**TASK DETAILS**.
Extract every line below word for word, and leave the pictures out of your answer.

**ENTRIES PROVIDED**.
● ● ● ● ●

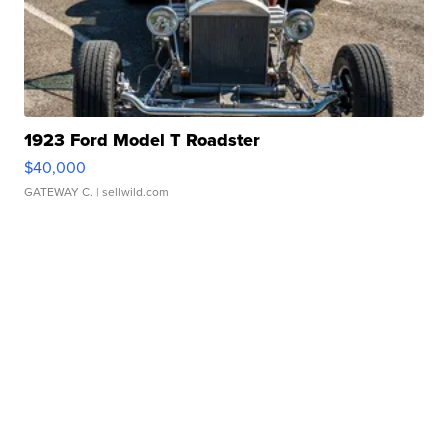
1923 Ford Model T Roadster
$40,000
GATEWAY C.
| sellwild.com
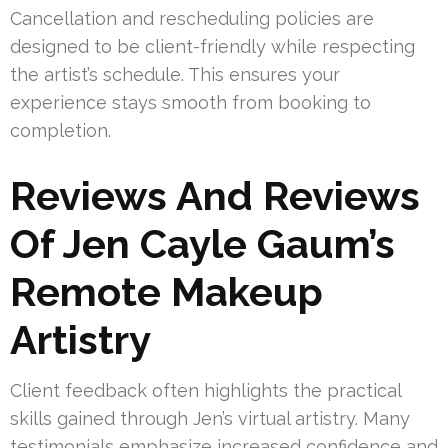
Cancellation and rescheduling policies are
designed to be client-friendly while respecting
the artist’s schedule. This ensures your
experience stays smooth from booking to
completion.
Reviews And Reviews
Of Jen Cayle Gaum’s
Remote Makeup
Artistry
Client feedback often highlights the practical
skills gained through Jen’s virtual artistry. Many
testimonials emphasize increased confidence and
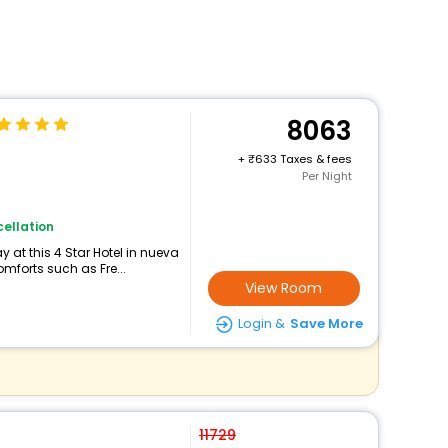
8063
+
633 Taxes & fees
Per Night
ellation
 at this 4 Star Hotel in nueva
mforts such as Fre...
View Room
Login &
Save More
11729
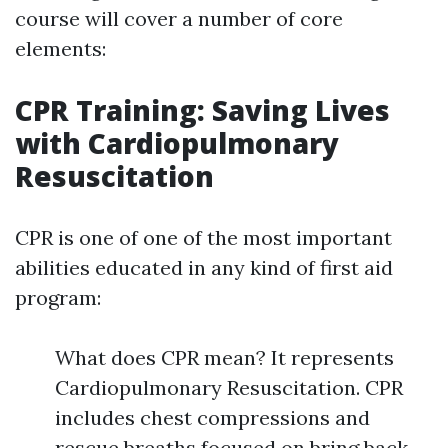
course will cover a number of core
elements:
CPR Training: Saving Lives
with Cardiopulmonary
Resuscitation
CPR is one of one of the most important
abilities educated in any kind of first aid
program:
What does CPR mean? It represents
Cardiopulmonary Resuscitation. CPR
includes chest compressions and
rescue breaths focused on bring back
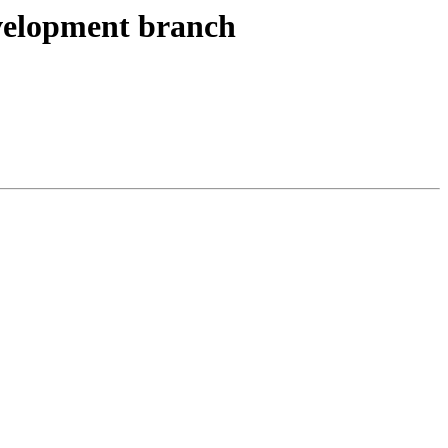
development branch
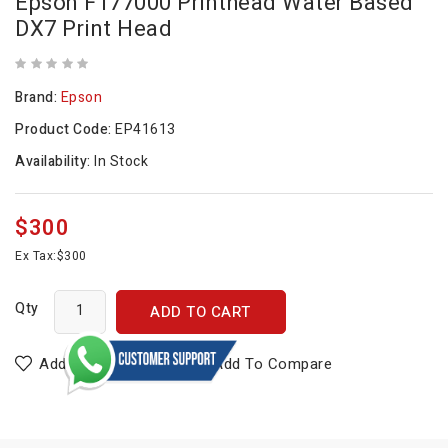
Epson F177000 Printhead Water Based
DX7 Print Head
Brand:
Epson
Product Code:
EP41613
Availability:
In Stock
$300
Ex Tax:
$300
Qty
ADD TO CART
Add To Wish List
Add To Compare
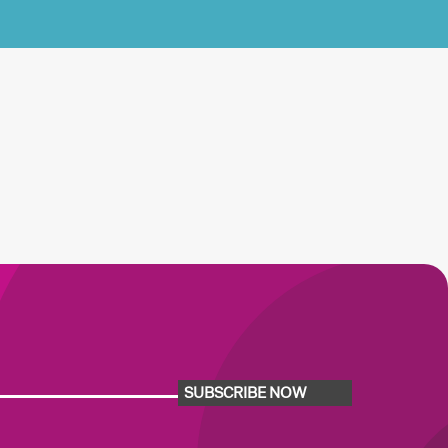
SUBSCRIBE NOW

● ● ● ● ●

**WRITTEN SOLUTION**.
1923 Ford Model T Roadster
$40,000
GATEWAY C.
| sellwild.com
Cancellation and rescheduling policies are
designed to be client-friendly while respecting
the artist’s schedule. This ensures your
experience stays smooth from booking to
completion.
Reviews And Reviews
Of Jen Cayle Gaum’s
Remote Makeup
Artistry
Client feedback often highlights the practical
skills gained through Jen’s virtual artistry. Many
testimonials emphasize increased confidence and
8063
+
633 Taxes & fees
Per Night
ellation
 at this 4 Star Hotel in nueva
mforts such as Fre...
View Room
Login &
Save More
11729
course will cover a number of core
elements:
CPR Training: Saving Lives
with Cardiopulmonary
Resuscitation
CPR is one of one of the most important
abilities educated in any kind of first aid
program:
What does CPR mean? It represents
Cardiopulmonary Resuscitation. CPR
includes chest compressions and
rescue breaths focused on bring back
development branch
Epson F177000 Printhead Water Based
DX7 Print Head
Brand:
Epson
Product Code:
EP41613
Availability:
In Stock
$300
Ex Tax:
$300
Qty
ADD TO CART
Add To Wish List
Add To Compare
SUBSCRIBE NOW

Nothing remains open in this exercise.